*EXERCISE MATERIALS*.
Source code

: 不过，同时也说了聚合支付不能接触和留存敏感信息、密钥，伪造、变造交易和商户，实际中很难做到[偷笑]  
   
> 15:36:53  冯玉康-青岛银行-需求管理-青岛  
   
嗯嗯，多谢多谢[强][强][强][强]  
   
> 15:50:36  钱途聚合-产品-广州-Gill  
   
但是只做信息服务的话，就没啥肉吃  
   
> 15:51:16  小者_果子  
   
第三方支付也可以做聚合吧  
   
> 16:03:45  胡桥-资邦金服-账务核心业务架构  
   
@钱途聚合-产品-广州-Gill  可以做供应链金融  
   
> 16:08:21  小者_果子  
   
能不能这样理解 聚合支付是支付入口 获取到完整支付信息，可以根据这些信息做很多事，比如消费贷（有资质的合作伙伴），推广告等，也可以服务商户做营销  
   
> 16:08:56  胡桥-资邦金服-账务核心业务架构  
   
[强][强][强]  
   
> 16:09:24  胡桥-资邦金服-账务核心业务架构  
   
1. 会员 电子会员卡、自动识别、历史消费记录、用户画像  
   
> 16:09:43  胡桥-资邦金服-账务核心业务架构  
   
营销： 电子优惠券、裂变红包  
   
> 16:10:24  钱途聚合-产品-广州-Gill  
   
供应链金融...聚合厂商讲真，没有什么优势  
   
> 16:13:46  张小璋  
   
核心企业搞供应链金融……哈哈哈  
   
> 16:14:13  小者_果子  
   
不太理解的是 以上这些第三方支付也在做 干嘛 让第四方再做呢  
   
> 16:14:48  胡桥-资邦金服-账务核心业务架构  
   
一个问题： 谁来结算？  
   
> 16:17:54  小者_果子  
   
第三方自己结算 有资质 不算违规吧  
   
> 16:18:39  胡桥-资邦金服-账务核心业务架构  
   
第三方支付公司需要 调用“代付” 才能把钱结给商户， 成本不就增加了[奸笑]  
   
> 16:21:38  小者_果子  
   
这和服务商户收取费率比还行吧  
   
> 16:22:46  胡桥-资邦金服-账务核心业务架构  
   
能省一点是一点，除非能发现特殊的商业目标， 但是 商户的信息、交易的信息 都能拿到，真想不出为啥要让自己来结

*TO DO*.
Transcribe the text of every row above character for character, keeping each line and its spacing unchanged.

*SOLVED PROBLEM*.
Source code

: 不过，同时也说了聚合支付不能接触和留存敏感信息、密钥，伪造、变造交易和商户，实际中很难做到[偷笑]  
   
> 15:36:53  冯玉康-青岛银行-需求管理-青岛  
   
嗯嗯，多谢多谢[强][强][强][强]  
   
> 15:50:36  钱途聚合-产品-广州-Gill  
   
但是只做信息服务的话，就没啥肉吃  
   
> 15:51:16  小者_果子  
   
第三方支付也可以做聚合吧  
   
> 16:03:45  胡桥-资邦金服-账务核心业务架构  
   
@钱途聚合-产品-广州-Gill  可以做供应链金融  
   
> 16:08:21  小者_果子  
   
能不能这样理解 聚合支付是支付入口 获取到完整支付信息，可以根据这些信息做很多事，比如消费贷（有资质的合作伙伴），推广告等，也可以服务商户做营销  
   
> 16:08:56  胡桥-资邦金服-账务核心业务架构  
   
[强][强][强]  
   
> 16:09:24  胡桥-资邦金服-账务核心业务架构  
   
1. 会员 电子会员卡、自动识别、历史消费记录、用户画像  
   
> 16:09:43  胡桥-资邦金服-账务核心业务架构  
   
营销： 电子优惠券、裂变红包  
   
> 16:10:24  钱途聚合-产品-广州-Gill  
   
供应链金融...聚合厂商讲真，没有什么优势  
   
> 16:13:46  张小璋  
   
核心企业搞供应链金融……哈哈哈  
   
> 16:14:13  小者_果子  
   
不太理解的是 以上这些第三方支付也在做 干嘛 让第四方再做呢  
   
> 16:14:48  胡桥-资邦金服-账务核心业务架构  
   
一个问题： 谁来结算？  
   
> 16:17:54  小者_果子  
   
第三方自己结算 有资质 不算违规吧  
   
> 16:18:39  胡桥-资邦金服-账务核心业务架构  
   
第三方支付公司需要 调用“代付” 才能把钱结给商户， 成本不就增加了[奸笑]  
   
> 16:21:38  小者_果子  
   
这和服务商户收取费率比还行吧  
   
> 16:22:46  胡桥-资邦金服-账务核心业务架构  
   
能省一点是一点，除非能发现特殊的商业目标， 但是 商户的信息、交易的信息 都能拿到，真想不出为啥要让自己来结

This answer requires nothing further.